Le infilò due dita dentro e iniziò a toccarla per farla bagnare mentre lei era girata dall’altra parte, non ci volle molto, sentì il suo respiro farsi sempre più veloce, si abbassò le mutande e la penetrò da dietro mentre lei nascondeva la testa nel cuscino. Si muovevano in perfetta armonia e raggiunsero l’apice insieme mentre lui stringeva il suo seno tra le mani. Le baciò una spalla “continua a dormire vado a farmi una doccia”. Si risvegliò colta da un senso di nausea, aprì gli occhi e vide che lui stava dormendo con un braccio appoggiato sugli occhi.

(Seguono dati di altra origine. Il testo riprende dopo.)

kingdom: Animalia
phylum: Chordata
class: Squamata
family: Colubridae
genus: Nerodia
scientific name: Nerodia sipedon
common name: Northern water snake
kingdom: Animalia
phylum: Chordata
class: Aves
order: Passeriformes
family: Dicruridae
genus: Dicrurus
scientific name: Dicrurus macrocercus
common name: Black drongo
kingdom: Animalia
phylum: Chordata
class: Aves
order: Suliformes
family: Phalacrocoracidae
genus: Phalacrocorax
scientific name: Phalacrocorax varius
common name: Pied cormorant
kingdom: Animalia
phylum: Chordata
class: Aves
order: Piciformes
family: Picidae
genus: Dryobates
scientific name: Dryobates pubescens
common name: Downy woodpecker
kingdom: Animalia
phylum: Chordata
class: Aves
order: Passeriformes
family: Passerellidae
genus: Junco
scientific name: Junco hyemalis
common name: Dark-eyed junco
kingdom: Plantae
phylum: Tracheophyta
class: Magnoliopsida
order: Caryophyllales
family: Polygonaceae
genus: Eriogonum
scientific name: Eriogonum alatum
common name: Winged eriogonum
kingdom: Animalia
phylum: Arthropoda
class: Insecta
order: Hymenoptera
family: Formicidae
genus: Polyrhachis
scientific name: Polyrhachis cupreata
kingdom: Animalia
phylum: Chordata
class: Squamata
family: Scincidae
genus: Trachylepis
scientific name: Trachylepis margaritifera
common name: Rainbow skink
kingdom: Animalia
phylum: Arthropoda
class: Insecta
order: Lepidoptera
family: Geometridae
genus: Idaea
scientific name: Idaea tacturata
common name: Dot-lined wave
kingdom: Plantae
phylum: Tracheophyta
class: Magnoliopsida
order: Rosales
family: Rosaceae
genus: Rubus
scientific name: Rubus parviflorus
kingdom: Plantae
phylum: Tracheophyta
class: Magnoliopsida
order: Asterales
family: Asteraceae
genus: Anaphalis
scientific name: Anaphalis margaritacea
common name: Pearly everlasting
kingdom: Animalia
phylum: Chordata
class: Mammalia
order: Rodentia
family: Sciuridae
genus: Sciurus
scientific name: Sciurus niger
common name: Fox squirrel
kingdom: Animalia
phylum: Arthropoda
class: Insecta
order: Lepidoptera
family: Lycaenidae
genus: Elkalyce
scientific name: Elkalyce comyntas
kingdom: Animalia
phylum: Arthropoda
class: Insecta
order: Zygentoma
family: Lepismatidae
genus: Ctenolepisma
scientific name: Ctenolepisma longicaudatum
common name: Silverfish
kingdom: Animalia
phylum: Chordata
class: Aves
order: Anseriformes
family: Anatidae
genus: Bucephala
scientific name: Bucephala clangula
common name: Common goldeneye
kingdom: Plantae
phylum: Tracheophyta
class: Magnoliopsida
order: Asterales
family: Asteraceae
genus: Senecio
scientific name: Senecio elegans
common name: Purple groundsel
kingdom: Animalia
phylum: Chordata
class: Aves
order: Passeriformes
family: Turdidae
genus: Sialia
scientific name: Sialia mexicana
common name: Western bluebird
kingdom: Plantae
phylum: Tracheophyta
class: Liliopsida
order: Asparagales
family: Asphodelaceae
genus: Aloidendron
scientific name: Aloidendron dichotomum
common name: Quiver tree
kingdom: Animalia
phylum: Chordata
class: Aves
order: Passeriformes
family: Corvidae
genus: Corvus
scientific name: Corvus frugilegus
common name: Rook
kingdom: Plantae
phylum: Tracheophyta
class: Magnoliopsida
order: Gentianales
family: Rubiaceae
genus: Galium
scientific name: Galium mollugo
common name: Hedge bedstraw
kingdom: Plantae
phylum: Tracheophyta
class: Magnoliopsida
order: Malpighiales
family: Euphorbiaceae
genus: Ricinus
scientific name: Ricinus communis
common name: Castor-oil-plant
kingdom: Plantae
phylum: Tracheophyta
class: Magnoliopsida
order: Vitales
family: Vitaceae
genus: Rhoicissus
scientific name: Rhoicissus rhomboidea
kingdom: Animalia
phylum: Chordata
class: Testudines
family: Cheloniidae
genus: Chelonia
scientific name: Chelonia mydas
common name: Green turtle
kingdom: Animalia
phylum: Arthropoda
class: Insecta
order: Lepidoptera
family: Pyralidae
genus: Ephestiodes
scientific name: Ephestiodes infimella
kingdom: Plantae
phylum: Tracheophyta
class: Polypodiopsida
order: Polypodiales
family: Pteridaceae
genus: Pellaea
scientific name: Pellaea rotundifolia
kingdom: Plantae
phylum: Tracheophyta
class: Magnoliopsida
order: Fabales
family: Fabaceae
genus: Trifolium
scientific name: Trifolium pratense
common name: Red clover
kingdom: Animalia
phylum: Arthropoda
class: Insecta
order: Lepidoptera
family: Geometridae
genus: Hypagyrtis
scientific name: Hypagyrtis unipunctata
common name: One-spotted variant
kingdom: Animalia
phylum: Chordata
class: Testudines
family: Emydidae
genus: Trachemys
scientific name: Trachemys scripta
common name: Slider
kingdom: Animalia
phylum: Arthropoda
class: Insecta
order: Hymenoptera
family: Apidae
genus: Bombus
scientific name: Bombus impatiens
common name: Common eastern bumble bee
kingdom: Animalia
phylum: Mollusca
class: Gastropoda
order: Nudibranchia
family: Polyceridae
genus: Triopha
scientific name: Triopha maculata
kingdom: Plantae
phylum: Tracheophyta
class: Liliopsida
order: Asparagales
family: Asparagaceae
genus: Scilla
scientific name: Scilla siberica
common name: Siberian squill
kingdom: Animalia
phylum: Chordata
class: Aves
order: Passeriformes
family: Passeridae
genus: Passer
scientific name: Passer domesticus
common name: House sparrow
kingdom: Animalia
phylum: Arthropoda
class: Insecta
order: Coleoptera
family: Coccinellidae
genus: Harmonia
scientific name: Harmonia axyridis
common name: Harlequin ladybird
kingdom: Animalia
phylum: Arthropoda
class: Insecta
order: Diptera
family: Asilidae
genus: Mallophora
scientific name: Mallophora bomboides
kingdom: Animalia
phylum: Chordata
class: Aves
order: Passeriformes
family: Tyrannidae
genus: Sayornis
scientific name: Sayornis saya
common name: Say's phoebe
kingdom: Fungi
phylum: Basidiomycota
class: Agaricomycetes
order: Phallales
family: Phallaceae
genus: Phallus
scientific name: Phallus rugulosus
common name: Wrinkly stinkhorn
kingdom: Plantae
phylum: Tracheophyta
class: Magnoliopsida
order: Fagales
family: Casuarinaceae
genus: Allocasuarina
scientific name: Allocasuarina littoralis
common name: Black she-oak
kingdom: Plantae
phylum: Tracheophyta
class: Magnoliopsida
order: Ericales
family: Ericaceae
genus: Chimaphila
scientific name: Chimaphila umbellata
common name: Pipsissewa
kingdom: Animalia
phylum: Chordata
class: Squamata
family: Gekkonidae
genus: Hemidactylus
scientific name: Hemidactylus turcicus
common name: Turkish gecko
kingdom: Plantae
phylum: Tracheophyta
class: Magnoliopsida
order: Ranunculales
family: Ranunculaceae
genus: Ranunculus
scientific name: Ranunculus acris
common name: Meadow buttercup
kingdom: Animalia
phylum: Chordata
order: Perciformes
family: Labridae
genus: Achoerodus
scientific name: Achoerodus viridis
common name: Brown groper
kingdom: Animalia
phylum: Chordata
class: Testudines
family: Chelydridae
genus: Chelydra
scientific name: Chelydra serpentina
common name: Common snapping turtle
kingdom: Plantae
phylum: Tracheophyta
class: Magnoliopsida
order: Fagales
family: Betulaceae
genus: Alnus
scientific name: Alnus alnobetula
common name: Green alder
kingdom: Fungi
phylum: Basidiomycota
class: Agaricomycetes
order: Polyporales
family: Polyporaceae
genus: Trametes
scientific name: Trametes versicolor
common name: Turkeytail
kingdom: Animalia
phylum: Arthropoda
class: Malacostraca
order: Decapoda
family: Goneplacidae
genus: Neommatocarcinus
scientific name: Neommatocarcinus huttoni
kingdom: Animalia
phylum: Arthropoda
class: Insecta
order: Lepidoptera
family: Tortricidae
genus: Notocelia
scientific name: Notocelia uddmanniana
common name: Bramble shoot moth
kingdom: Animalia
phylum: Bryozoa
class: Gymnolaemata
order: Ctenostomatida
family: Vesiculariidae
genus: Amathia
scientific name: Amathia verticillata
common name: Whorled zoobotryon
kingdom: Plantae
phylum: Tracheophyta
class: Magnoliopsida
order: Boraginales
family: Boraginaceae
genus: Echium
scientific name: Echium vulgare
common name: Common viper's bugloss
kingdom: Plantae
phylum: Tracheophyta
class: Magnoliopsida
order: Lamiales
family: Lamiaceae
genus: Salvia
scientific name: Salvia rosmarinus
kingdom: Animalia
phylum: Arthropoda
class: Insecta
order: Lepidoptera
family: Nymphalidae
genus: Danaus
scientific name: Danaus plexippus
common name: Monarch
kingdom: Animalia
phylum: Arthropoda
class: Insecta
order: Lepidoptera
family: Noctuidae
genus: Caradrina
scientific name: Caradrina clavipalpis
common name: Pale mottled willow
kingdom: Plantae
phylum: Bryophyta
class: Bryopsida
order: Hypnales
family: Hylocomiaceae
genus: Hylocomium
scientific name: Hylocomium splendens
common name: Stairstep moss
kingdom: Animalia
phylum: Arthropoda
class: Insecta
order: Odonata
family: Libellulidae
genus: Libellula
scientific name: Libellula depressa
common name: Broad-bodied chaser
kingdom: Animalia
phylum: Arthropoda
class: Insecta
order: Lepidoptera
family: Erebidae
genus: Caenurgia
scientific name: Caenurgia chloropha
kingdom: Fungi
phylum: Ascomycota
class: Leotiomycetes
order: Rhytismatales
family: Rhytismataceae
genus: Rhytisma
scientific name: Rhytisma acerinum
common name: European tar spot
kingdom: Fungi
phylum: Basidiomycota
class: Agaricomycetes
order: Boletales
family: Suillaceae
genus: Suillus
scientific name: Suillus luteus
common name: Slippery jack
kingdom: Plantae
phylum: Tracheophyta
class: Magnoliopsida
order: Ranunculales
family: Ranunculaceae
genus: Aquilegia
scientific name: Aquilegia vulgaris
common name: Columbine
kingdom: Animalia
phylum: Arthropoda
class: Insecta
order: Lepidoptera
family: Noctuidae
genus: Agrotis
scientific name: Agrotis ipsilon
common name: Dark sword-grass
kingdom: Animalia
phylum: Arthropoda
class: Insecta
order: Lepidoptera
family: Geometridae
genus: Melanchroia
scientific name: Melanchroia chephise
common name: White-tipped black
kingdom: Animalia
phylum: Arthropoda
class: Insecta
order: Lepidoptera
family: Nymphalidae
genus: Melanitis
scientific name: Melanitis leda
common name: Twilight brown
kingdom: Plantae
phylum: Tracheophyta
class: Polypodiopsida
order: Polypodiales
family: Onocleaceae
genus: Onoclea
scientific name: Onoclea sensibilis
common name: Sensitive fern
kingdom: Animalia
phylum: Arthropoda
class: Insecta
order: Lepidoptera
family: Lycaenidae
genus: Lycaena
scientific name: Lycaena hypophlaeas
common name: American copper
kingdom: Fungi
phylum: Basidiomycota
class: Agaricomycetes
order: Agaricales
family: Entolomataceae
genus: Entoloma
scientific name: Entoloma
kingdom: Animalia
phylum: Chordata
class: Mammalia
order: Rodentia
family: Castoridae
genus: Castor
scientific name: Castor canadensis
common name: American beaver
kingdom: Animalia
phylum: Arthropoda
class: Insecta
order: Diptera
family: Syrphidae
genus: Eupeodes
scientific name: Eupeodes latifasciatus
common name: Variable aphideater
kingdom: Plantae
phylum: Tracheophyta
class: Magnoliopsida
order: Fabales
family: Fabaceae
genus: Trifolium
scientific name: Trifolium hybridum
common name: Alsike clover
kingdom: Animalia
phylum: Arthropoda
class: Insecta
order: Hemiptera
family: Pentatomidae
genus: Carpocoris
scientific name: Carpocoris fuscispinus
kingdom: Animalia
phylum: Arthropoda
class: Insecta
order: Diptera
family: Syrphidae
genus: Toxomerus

Si alzò e andò in bagno a riprendersi. Accese il bollitore che era in camera e preparò due orribili caffè solubili, uno dei quali buttò giù tutto d’un fiato. Si sedette sul letto, il torace si abbassava e si alzava al ritmo del sonno. Scostò il lenzuolo, era nudo, prese il suo cazzo in mano e iniziò a segarlo per svegliarlo con calma. Lui si mosse appena, aprì piano gli occhi e accennò a un sorriso poi tornò a coprirsi gli occhi con il braccio. Stava diventando duro, allora lo prese in bocca e iniziò a leccarlo piano, gli piaceva il sapore e il modo in cui diventava duro sotto la sua lingua. Lui le accarezzò i capelli, sospirando. Iniziò a scoparlo con la bocca, su e giù, prima piano e poi sempre più veloce, quando lei tornava su per leccargli la punta lui la spingeva giù per farglielo prendere tutto, fino a che non le esplose in gola, lei ingoiò ogni goccia del suo seme e lo guardò “ti ho preparato il caffè.” Il tempo sembrava si fosse dilatato e allo stesso tempo corresse inesorabile, era primo pomeriggio quando si salutarono. Lui uscì dalla stanza e lei con la testa ancora dolorante si ributtò sul letto decisa a riposare un altro paio d’ore. Bussarono alla porta, era di nuovo lui. La baciò con passione e la fece sedere sul ciglio del letto, lui si inginocchiò e lei sorrise mentre le apriva le gambe e ci tuffava dentro la faccia, leccandole fuori e dentro la fica e baciandole le cosce, si bagnò in un attimo ma non voleva venire così, voleva sentirlo ancora dentro. Lo fece alzare e sedere al suo posto, si mise sopra di lui e lo scopò con movimenti lenti e decisi, la
sua fica colava mentre lui diventava sempre più duro dentro di lei. Lei godeva e si mordeva il labbro cercando di non emettere alcun suono, lui le stringeva il collo, ansimando. Quando furono vicini all’apice lui le intimò di non venire, le ordinò di alzarsi e di mettersi in ginocchio sul letto, con la schiena abbassata e il culo in su, la prese così mentre lui in piedi la scopava da dietro tenendole le mani dietro la schiena fino a che non resistettero più a un forte e copioso orgasmo.
“Ora vado davvero” disse, e sparì.
Più tardi quel giorno lo scorse da lontano in aeroporto ma non andò a salutarlo perché in fondo sapeva che le cose sono belle solo quando sai che finiscono.